How would you define success in your current position?
I really think I’ve found it. We’ve got 5 amazing kids who I love more than anything! They are kind, caring, lovable kids who are going to do great things! Helping raise amazing people is success for me.
How would you explain to a parent that you are “Not Just a Nanny”?
- What are some of your best qualities that make you a great nanny and how does that explain you are “Not Just a Nanny”?

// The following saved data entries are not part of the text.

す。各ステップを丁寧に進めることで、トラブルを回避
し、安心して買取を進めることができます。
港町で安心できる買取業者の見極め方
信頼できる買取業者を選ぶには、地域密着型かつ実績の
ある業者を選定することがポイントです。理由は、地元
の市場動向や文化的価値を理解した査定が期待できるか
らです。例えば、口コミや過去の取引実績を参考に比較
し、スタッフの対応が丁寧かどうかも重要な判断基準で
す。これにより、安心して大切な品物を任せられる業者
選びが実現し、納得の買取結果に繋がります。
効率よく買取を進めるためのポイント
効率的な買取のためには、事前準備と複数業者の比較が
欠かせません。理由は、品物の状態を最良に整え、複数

People notice a good nanny. They see things from the outside. A nanny who does everything – manages the kids schedule, does play dates, goes grocery shopping, dropped off the payment for Cub Scouts, wrote the “thank you” notes from little Billy’s birthday, and texts back even when it’s not “working time”. They see the end result, and they like what they see. They would like to have someone like this in their lives, and want to know how they can make it happen. They don’t realize that when you hire a nanny, family assistant, or house manager you are really hiring another family member. You are hiring a stand in parent for your children for 20, 40, or even 60 hours a week. You are hiring someone who will be there no matter what. Someone who will throw up on the couch with your child when everyone’s sick, someone who will be in the kids scrapbook, and someone who ultimately becomes family. The people who ask me how they can find this rockstar nanny, are often the same ones who ask me what I’m going to do after I leave my family, when I’m going to be done with school, and what job I want to have long term. They see my job as a stepping stone – something I am doing out of necessity or to get to something better. They don’t understand that this is the “something better”. This job is a choice, and at the end of the day I will always choose the path that makes the most difference in the life of a family.
- Give us an example of when you feel you went the extra mile for a family/child(ren)?
I think going the extra mile on a daily basis is what makes us special and separates us from being “just a nanny”. It’s not about us. It’s not just a job. This is someone’s family, someone’s children, and the choices we make daily are the ones that can affect them long term. Doing this job is exhausting, and not for everyone, and of course, I recommend an awesome vacation at least twice a year, but I encourage you to strive to be an above and beyond nanny. So often we roll our eyes that we are asked to do some additional task, walk the dog, pack for a move, re-design the playroom, whatever it is, big or small, ask yourself if it helps the family. If the answer is yes, then put on a smile and get it done. This does not mean take away from your daily duties, or get burnt out (so easy in this profession), but try to find a way to go above and beyond on a regular basis! Trust me, it will help everyone, and raise our collective value as nannies at the same time!